Respectfully, I disagree with that interpretation.
I had a swashbuckler trying to tumble through a Nuglub.
Guess what I did as GM:
Player - fails check - no panache
Nuglub - allows him to tumble through anyhow to gain his reaction
| Ravingdork |
Respectfully, I disagree with that interpretation.
I had a swashbuckler trying to tumble through a Nuglub.
Guess what I did as GM:
Player - fails check - no panache
Nuglub - allows him to tumble through anyhow to gain his reaction
🤨
I fail to see how your ruling wouldn't work the same way under my interpretation. 🤔
In any case, even if you didn't rule that way, the nuglub would still get his reaction because the failure result for Tumble Through says that you still trigger reactions as if you had moved out of the square you started in. That sure seems to meet the trigger requirements of the nuglub's kneecapper ability to me.
| yarrchives |
In any case, even if you didn't rule that way, the nuglub would still get his reaction because the failure result for Tumble Through says that you still trigger reactions as if you had moved out of the square you started in. That sure seems to meet the trigger requirements of the nuglub's kneecapper ability to me.

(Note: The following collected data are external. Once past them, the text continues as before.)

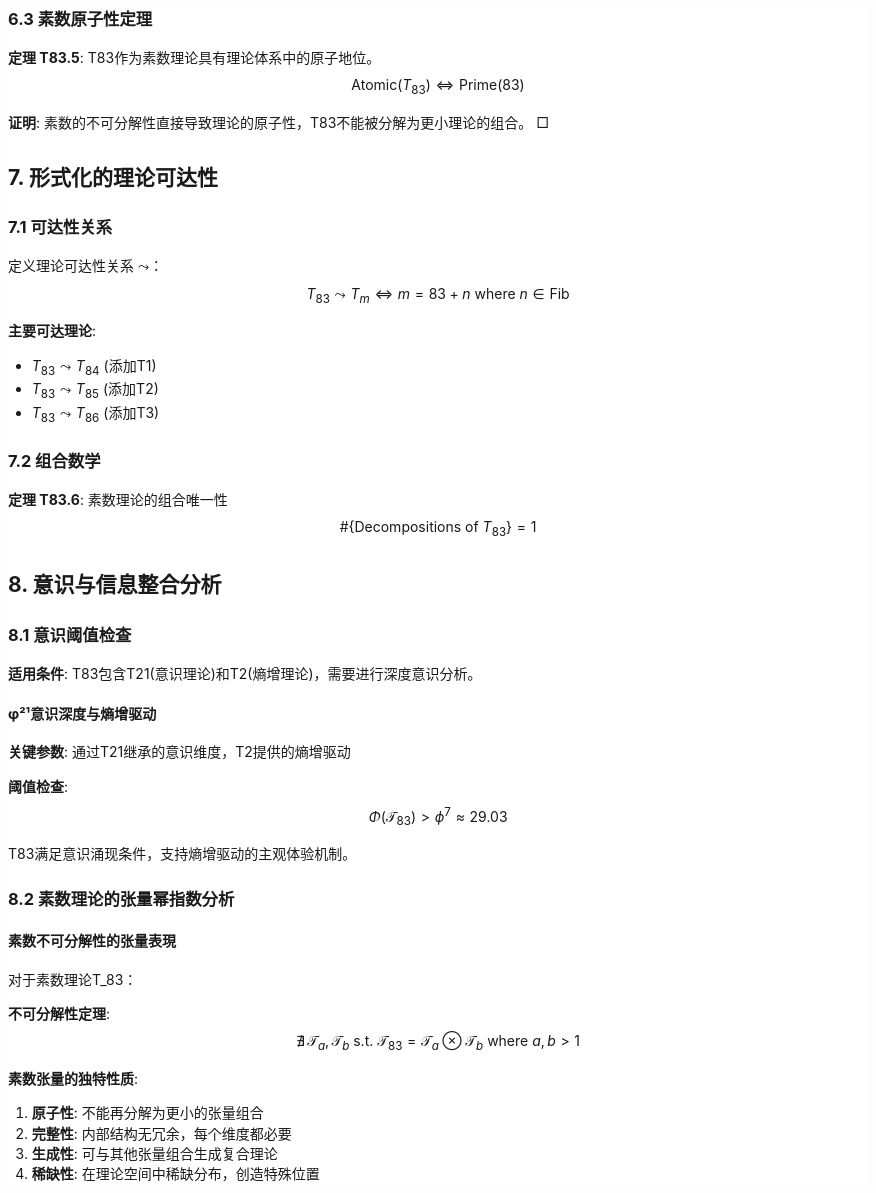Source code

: ### 6.3 素数原子性定理
**定理 T83.5**: T83作为素数理论具有理论体系中的原子地位。
$$\text{Atomic}(T_{83}) \iff \text{Prime}(83)$$

**证明**: 
素数的不可分解性直接导致理论的原子性，T83不能被分解为更小理论的组合。
□

## 7. 形式化的理论可达性

### 7.1 可达性关系
定义理论可达性关系 $\leadsto$：
$$T_{83} \leadsto T_m \iff m = 83 + n \text{ where } n \in \text{Fib}$$

**主要可达理论**:
- $T_{83} \leadsto T_{84}$ (添加T1)
- $T_{83} \leadsto T_{85}$ (添加T2)
- $T_{83} \leadsto T_{86}$ (添加T3)

### 7.2 组合数学
**定理 T83.6**: 素数理论的组合唯一性
$$\#\{\text{Decompositions of } T_{83}\} = 1$$

## 8. 意识与信息整合分析

### 8.1 意识阈值检查
**适用条件**: T83包含T21(意识理论)和T2(熵增理论)，需要进行深度意识分析。

#### φ²¹意识深度与熵增驱动
**关键参数**: 通过T21继承的意识维度，T2提供的熵增驱动

**阈值检查**:
$$\Phi(\mathcal{T}_{83}) > \phi^{7} \approx 29.03$$

T83满足意识涌现条件，支持熵增驱动的主观体验机制。

### 8.2 素数理论的张量幂指数分析

#### 素数不可分解性的张量表現
对于素数理论T_83：

**不可分解性定理**:
$$\nexists \, \mathcal{T}_a, \mathcal{T}_b \text{ s.t. } \mathcal{T}_{83} = \mathcal{T}_a \otimes \mathcal{T}_b \text{ where } a,b > 1$$

**素数张量的独特性质**:
1. **原子性**: 不能再分解为更小的张量组合
2. **完整性**: 内部结构无冗余，每个维度都必要
3. **生成性**: 可与其他张量组合生成复合理论
4. **稀缺性**: 在理论空间中稀缺分布，创造特殊位置
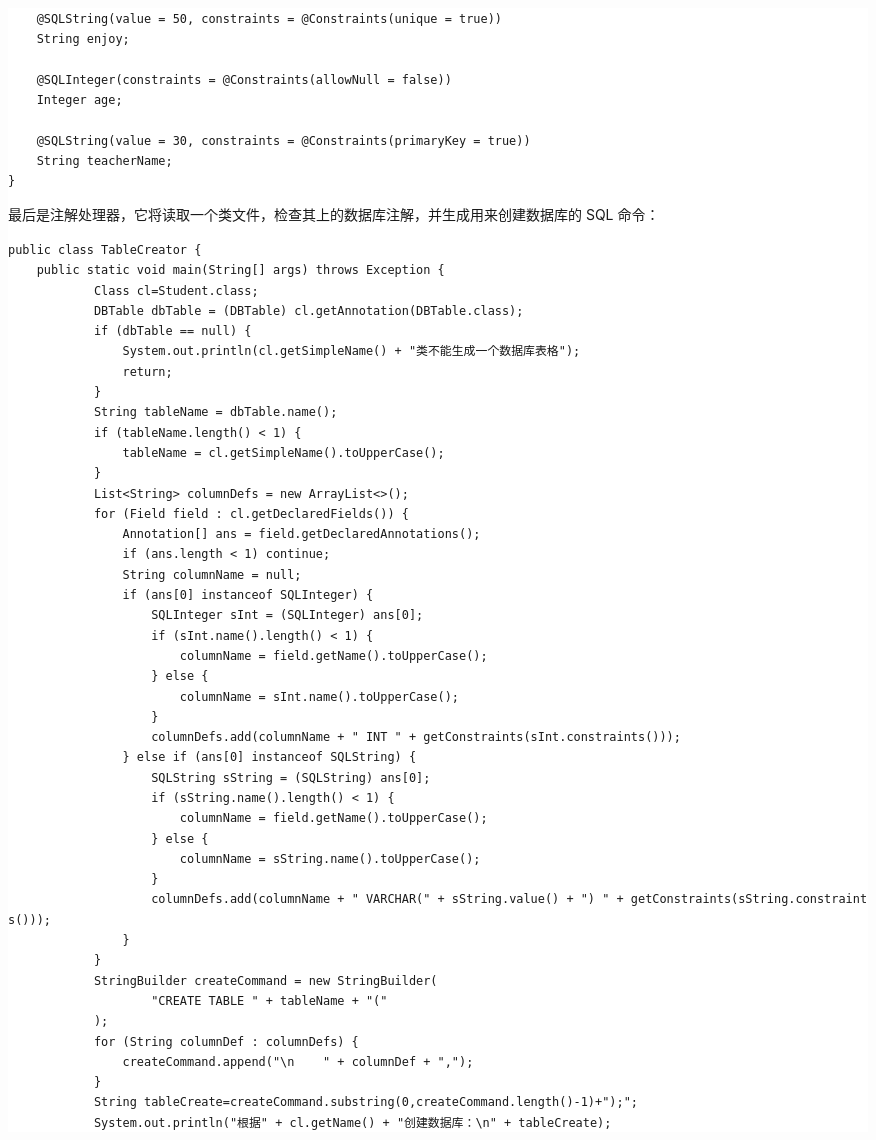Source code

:         @SQLString(value = 50, constraints = @Constraints(unique = true))
        String enjoy;
    
        @SQLInteger(constraints = @Constraints(allowNull = false))
        Integer age;
    
        @SQLString(value = 30, constraints = @Constraints(primaryKey = true))
        String teacherName;
    }

最后是注解处理器，它将读取一个类文件，检查其上的数据库注解，并生成用来创建数据库的 SQL 命令：

    public class TableCreator {
        public static void main(String[] args) throws Exception {
                Class cl=Student.class;
                DBTable dbTable = (DBTable) cl.getAnnotation(DBTable.class);
                if (dbTable == null) {
                    System.out.println(cl.getSimpleName() + "类不能生成一个数据库表格");
                    return;
                }
                String tableName = dbTable.name();
                if (tableName.length() < 1) {
                    tableName = cl.getSimpleName().toUpperCase();
                }
                List<String> columnDefs = new ArrayList<>();
                for (Field field : cl.getDeclaredFields()) {
                    Annotation[] ans = field.getDeclaredAnnotations();
                    if (ans.length < 1) continue;
                    String columnName = null;
                    if (ans[0] instanceof SQLInteger) {
                        SQLInteger sInt = (SQLInteger) ans[0];
                        if (sInt.name().length() < 1) {
                            columnName = field.getName().toUpperCase();
                        } else {
                            columnName = sInt.name().toUpperCase();
                        }
                        columnDefs.add(columnName + " INT " + getConstraints(sInt.constraints()));
                    } else if (ans[0] instanceof SQLString) {
                        SQLString sString = (SQLString) ans[0];
                        if (sString.name().length() < 1) {
                            columnName = field.getName().toUpperCase();
                        } else {
                            columnName = sString.name().toUpperCase();
                        }
                        columnDefs.add(columnName + " VARCHAR(" + sString.value() + ") " + getConstraints(sString.constraints()));
                    }
                }
                StringBuilder createCommand = new StringBuilder(
                        "CREATE TABLE " + tableName + "("
                );
                for (String columnDef : columnDefs) {
                    createCommand.append("\n    " + columnDef + ",");
                }
                String tableCreate=createCommand.substring(0,createCommand.length()-1)+");";
                System.out.println("根据" + cl.getName() + "创建数据库：\n" + tableCreate);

The nuglub also wouldn't be able to allow them to tumble through the space since the failure immediately ends the movement and gives them the reaction as a freebie.

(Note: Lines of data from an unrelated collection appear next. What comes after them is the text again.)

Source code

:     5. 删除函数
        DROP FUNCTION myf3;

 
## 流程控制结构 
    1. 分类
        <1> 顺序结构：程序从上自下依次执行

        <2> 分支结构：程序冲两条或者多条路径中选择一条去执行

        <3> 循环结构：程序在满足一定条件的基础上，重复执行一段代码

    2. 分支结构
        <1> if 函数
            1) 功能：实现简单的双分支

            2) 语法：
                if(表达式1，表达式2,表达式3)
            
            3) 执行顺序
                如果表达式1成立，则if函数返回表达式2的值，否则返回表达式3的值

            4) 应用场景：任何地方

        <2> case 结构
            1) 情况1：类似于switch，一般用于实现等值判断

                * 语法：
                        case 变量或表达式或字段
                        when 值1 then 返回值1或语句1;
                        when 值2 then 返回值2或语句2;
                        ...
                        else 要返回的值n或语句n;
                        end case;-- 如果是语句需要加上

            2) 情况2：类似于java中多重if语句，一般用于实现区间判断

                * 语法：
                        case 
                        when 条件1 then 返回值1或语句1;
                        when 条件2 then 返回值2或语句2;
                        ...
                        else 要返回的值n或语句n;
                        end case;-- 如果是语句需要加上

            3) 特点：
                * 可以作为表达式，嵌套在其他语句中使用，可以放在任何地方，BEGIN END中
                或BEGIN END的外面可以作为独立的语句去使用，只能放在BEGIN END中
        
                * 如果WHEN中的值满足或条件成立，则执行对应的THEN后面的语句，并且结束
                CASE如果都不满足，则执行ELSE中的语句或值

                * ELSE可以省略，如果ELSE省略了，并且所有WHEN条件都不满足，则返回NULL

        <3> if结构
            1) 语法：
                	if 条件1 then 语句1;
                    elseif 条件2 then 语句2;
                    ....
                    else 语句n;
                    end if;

I do think the way the failure qualification in the success text is written makes it more contentious than it has to be in context of panache.
If you don’t have enough Speed to move all the way through its space, you get the same effect as a failure.
It makes it sound you're just replacing the success text with the failure text but your result is still considered a success, similar to how degrees of success say "As critical success," "As failure," etc. This is opposed to the typical jargon you'd expect where effects say you automatically fail at a save or check for a particular qualification and the like, which I think is what's intended for tumble through.
| Deriven Firelion |
I allow them to add the movement immediately upon succeeding at the skill check. Not sure if that is how it is intended or not.
One thing I don't do is allow a skill check against immune creatures as was argued a while back such as Bon Mot against a golem.
My interpretation is that an inability to affect a creature is demoralizing to the Swashbuckler, not something that builds them up.